In an important vote of confidence for a promising new online advertising platform, Microsoft has certified Pictela, allowing it to serve its super rich units across all of Microsoft's online
publishing properties, including MSN and Windows Live. Microsoft's certification is the last -- and was perhaps the toughest -- of the major portals to certify Pictela's ad-serving platform, which is
capable of delivering high-density and high-definition content directly into standard online advertising formats on existing publishers' pages.

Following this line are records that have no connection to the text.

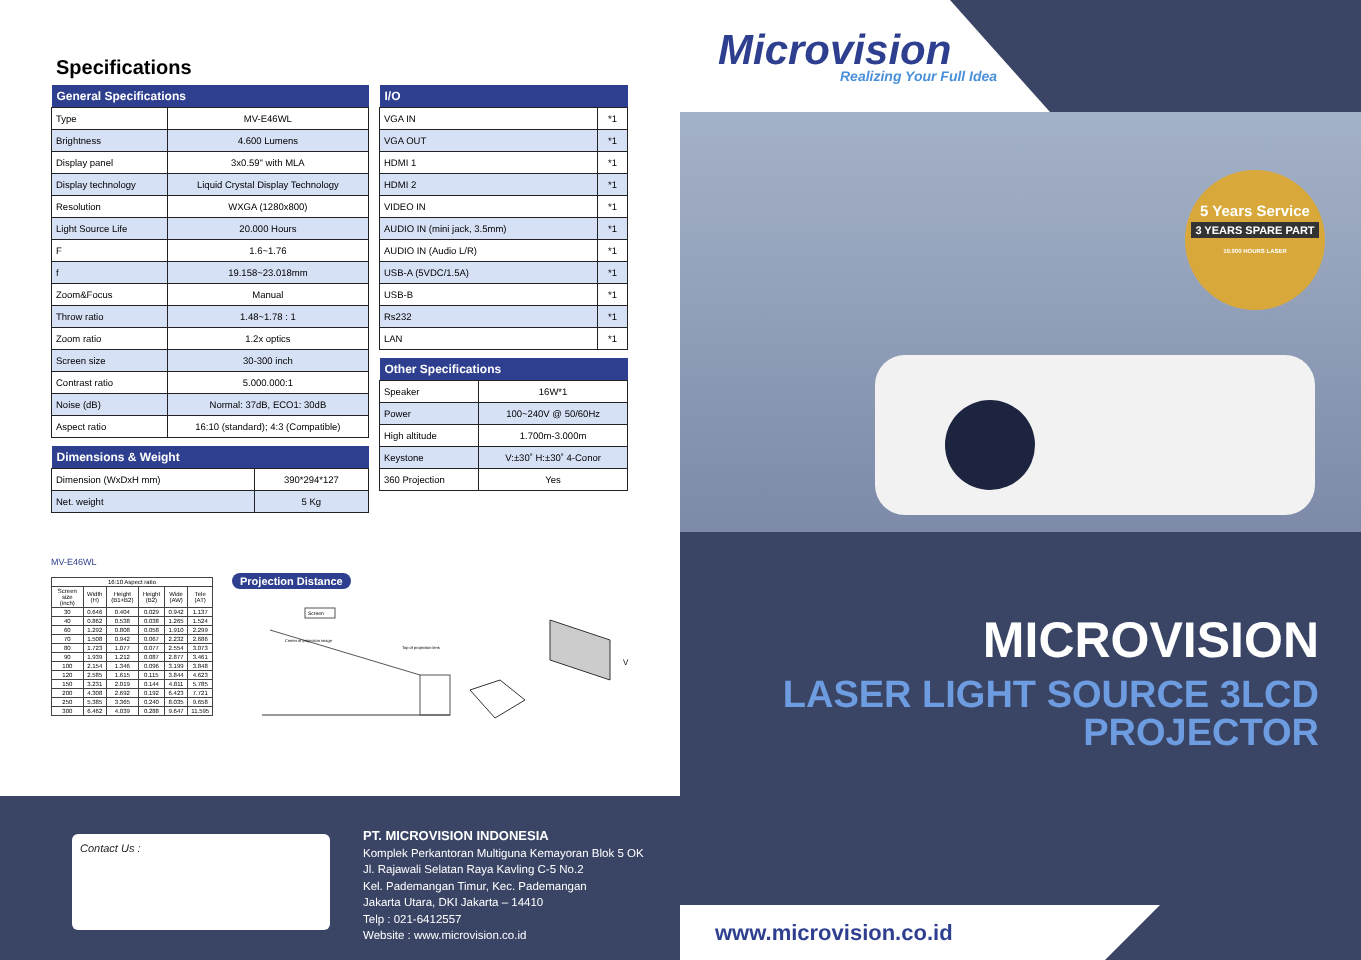Specifications
| General Specifications | |
| --- | --- |
| Type | MV-E46WL |
| Brightness | 4.600 Lumens |
| Display panel | 3x0.59" with MLA |
| Display technology | Liquid Crystal Display Technology |
| Resolution | WXGA (1280x800) |
| Light Source Life | 20.000 Hours |
| F | 1.6~1.76 |
| f | 19.158~23.018mm |
| Zoom&Focus | Manual |
| Throw ratio | 1.48~1.78 : 1 |
| Zoom ratio | 1.2x optics |
| Screen size | 30-300 inch |
| Contrast ratio | 5.000.000:1 |
| Noise (dB) | Normal: 37dB, ECO1: 30dB |
| Aspect ratio | 16:10 (standard); 4:3 (Compatible) |
| Dimensions & Weight | |
| --- | --- |
| Dimension (WxDxH mm) | 390*294*127 |
| Net. weight | 5 Kg |
| I/O | |
| --- | --- |
| VGA IN | *1 |
| VGA OUT | *1 |
| HDMI 1 | *1 |
| HDMI 2 | *1 |
| VIDEO IN | *1 |
| AUDIO IN (mini jack, 3.5mm) | *1 |
| AUDIO IN (Audio L/R) | *1 |
| USB-A (5VDC/1.5A) | *1 |
| USB-B | *1 |
| Rs232 | *1 |
| LAN | *1 |
| Other Specifications | |
| --- | --- |
| Speaker | 16W*1 |
| Power | 100~240V @ 50/60Hz |
| High altitude | 1.700m-3.000m |
| Keystone | V:±30˚ H:±30˚ 4-Conor |
| 360 Projection | Yes |
MV-E46WL
| 16:10 Aspect ratio | | | | | |
| --- | --- | --- | --- | --- | --- |
| Screen size (inch) | Width (H) | Height (B1+B2) | Height (B2) | Wide (AW) | Tele (AT) |
| 30 | 0.646 | 0.404 | 0.029 | 0.942 | 1.137 |
| 40 | 0.862 | 0.538 | 0.038 | 1.265 | 1.524 |
| 60 | 1.292 | 0.808 | 0.058 | 1.910 | 2.299 |
| 70 | 1.508 | 0.942 | 0.067 | 2.232 | 2.686 |
| 80 | 1.723 | 1.077 | 0.077 | 2.554 | 3.073 |
| 90 | 1.939 | 1.212 | 0.087 | 2.877 | 3.461 |
| 100 | 2.154 | 1.346 | 0.096 | 3.199 | 3.848 |
| 120 | 2.585 | 1.615 | 0.115 | 3.844 | 4.623 |
| 150 | 3.231 | 2.019 | 0.144 | 4.811 | 5.785 |
| 200 | 4.308 | 2.692 | 0.192 | 6.423 | 7.721 |
| 250 | 5.385 | 3.365 | 0.240 | 8.035 | 9.658 |
| 300 | 6.462 | 4.039 | 0.288 | 9.647 | 11.595 |
Projection Distance
Screen
Center of projection image
Top of projection lens
V
Contact Us :
PT. MICROVISION INDONESIA
Komplek Perkantoran Multiguna Kemayoran Blok 5 OK
Jl. Rajawali Selatan Raya Kavling C-5 No.2
Kel. Pademangan Timur, Kec. Pademangan
Jakarta Utara, DKI Jakarta – 14410
Telp : 021-6412557
Website : www.microvision.co.id
Microvision Realizing Your Full Idea
5 Years Service
3 YEARS SPARE PART
10.000 HOURS LASER
MICROVISION
LASER LIGHT SOURCE 3LCD
PROJECTOR
www.microvision.co.id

From a technical point of view, the milestone
marks the first "rich" advertising media platform to be certified by the Big 3 portals -- AOL, Microsoft and Yahoo -- in years, and gives Pictela critical mass of coverage among the major online
publishing sites.
In addition to the big portals, Pictela is now certified, and used, by more than 30 publishers including Hearst, Conde Nast, Meredith, Rodale, MTV, Hachette, Maxim, Turner,
National Geographic, USA Today, Glam Media, and Pandora.
Launched last year, Pictela to date has served campaigns for more than 50 brands including Disney, Macy's, Kraft, Nike, BMW, H&M,
Gillette, Kohl's, Target, Victoria's Secret, Bacardi, Infiniti and Revlon.

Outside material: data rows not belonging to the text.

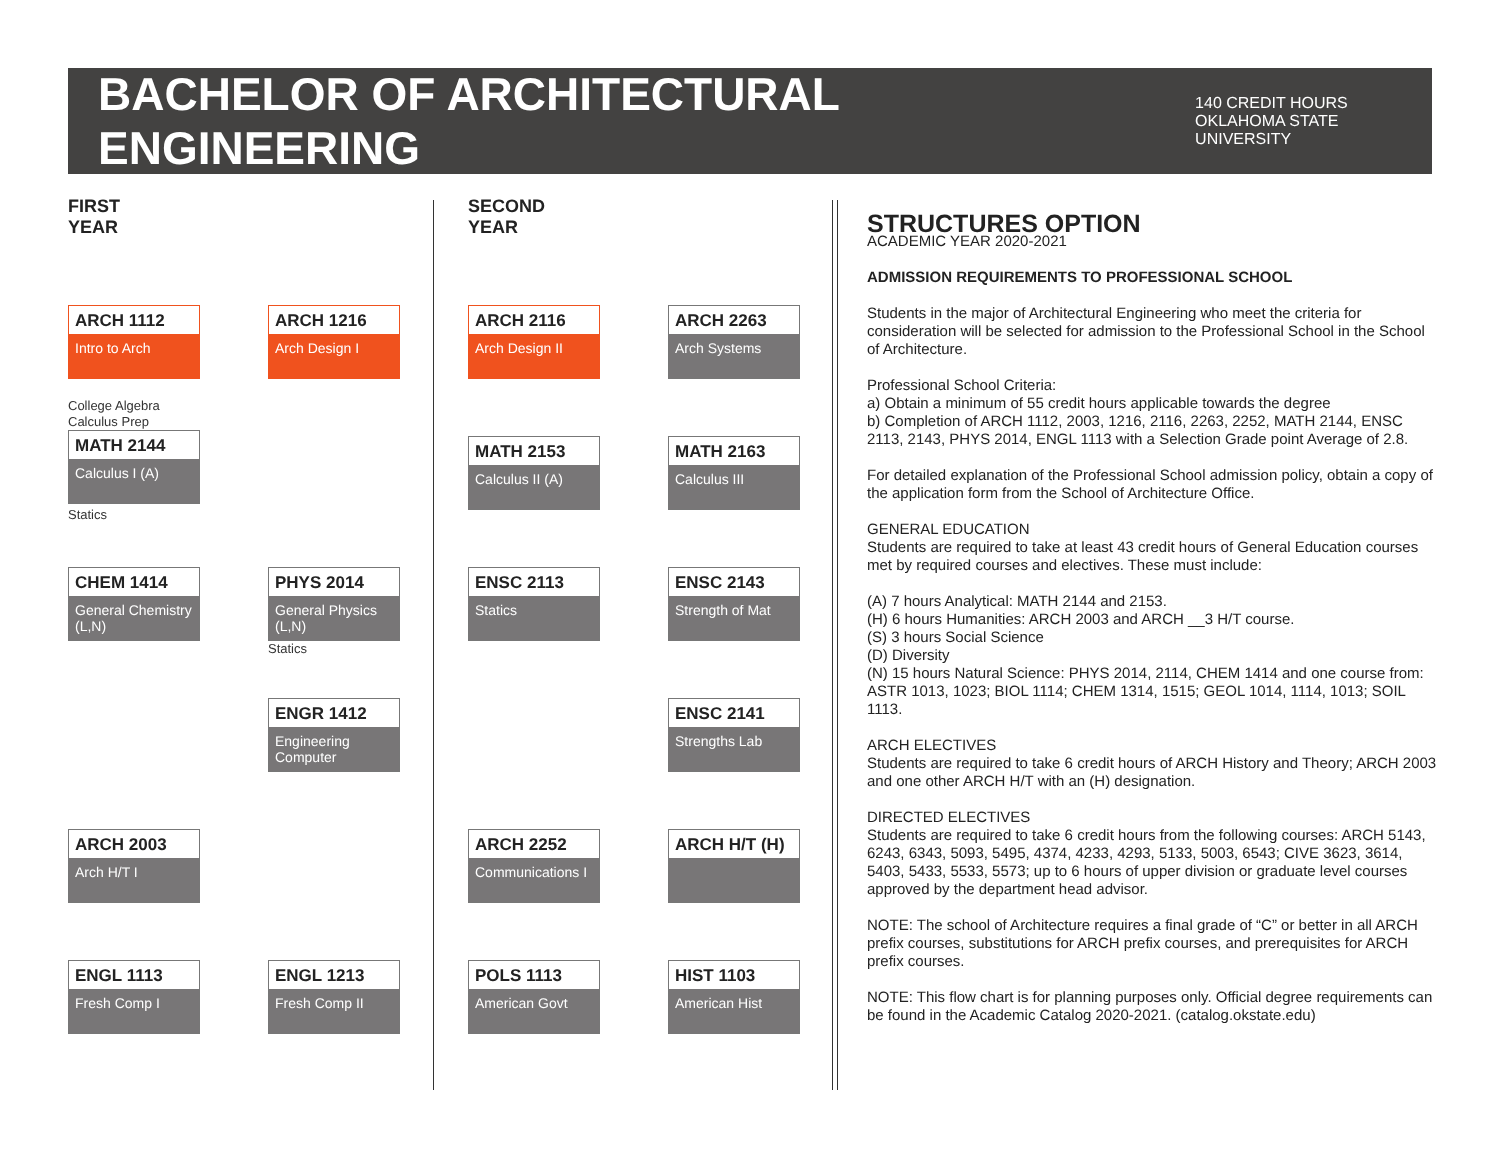BACHELOR OF ARCHITECTURAL ENGINEERING
140 CREDIT HOURS
OKLAHOMA STATE UNIVERSITY
FIRST
YEAR
ARCH 1112
Intro to Arch
ARCH 1216
Arch Design I
College Algebra
Calculus Prep
MATH 2144
Calculus I (A)
Statics
CHEM 1414
General Chemistry (L,N)
PHYS 2014
General Physics (L,N)
Statics
ENGR 1412
Engineering Computer
ARCH 2003
Arch H/T I
ENGL 1113
Fresh Comp I
ENGL 1213
Fresh Comp II
SECOND
YEAR
ARCH 2116
Arch Design II
ARCH 2263
Arch Systems
MATH 2153
Calculus II (A)
MATH 2163
Calculus III
ENSC 2113
Statics
ENSC 2143
Strength of Mat
ENSC 2141
Strengths Lab
ARCH 2252
Communications I
ARCH H/T (H)
POLS 1113
American Govt
HIST 1103
American Hist
STRUCTURES OPTION
ACADEMIC YEAR 2020-2021
ADMISSION REQUIREMENTS TO PROFESSIONAL SCHOOL
Students in the major of Architectural Engineering who meet the criteria for consideration will be selected for admission to the Professional School in the School of Architecture.
Professional School Criteria:
a) Obtain a minimum of 55 credit hours applicable towards the degree
b) Completion of ARCH 1112, 2003, 1216, 2116, 2263, 2252, MATH 2144, ENSC 2113, 2143, PHYS 2014, ENGL 1113 with a Selection Grade point Average of 2.8.
For detailed explanation of the Professional School admission policy, obtain a copy of the application form from the School of Architecture Office.
GENERAL EDUCATION
Students are required to take at least 43 credit hours of General Education courses met by required courses and electives. These must include:
(A) 7 hours Analytical: MATH 2144 and 2153.
(H) 6 hours Humanities: ARCH 2003 and ARCH __3 H/T course.
(S) 3 hours Social Science
(D) Diversity
(N) 15 hours Natural Science: PHYS 2014, 2114, CHEM 1414 and one course from: ASTR 1013, 1023; BIOL 1114; CHEM 1314, 1515; GEOL 1014, 1114, 1013; SOIL 1113.
ARCH ELECTIVES
Students are required to take 6 credit hours of ARCH History and Theory; ARCH 2003 and one other ARCH H/T with an (H) designation.
DIRECTED ELECTIVES
Students are required to take 6 credit hours from the following courses: ARCH 5143, 6243, 6343, 5093, 5495, 4374, 4233, 4293, 5133, 5003, 6543; CIVE 3623, 3614, 5403, 5433, 5533, 5573; up to 6 hours of upper division or graduate level courses approved by the department head advisor.
NOTE: The school of Architecture requires a final grade of “C” or better in all ARCH prefix courses, substitutions for ARCH prefix courses, and prerequisites for ARCH prefix courses.
NOTE: This flow chart is for planning purposes only. Official degree requirements can be found in the Academic Catalog 2020-2021. (catalog.okstate.edu)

Retailers are especially keen on the platform, because the robust capacity of Pictela's serving technology allows them
to serve incredibly fat content, including the online equivalents of printed catalogues or even high-definition video ads or programming content within standard advertising display units without
leaving a publisher's page.
Pictela's platform is so robust, in fact, that Microsoft also announced that it would become the first platform to market Pictela's units directly to advertisers and
agencies for online display ads on MSN and Windows Live.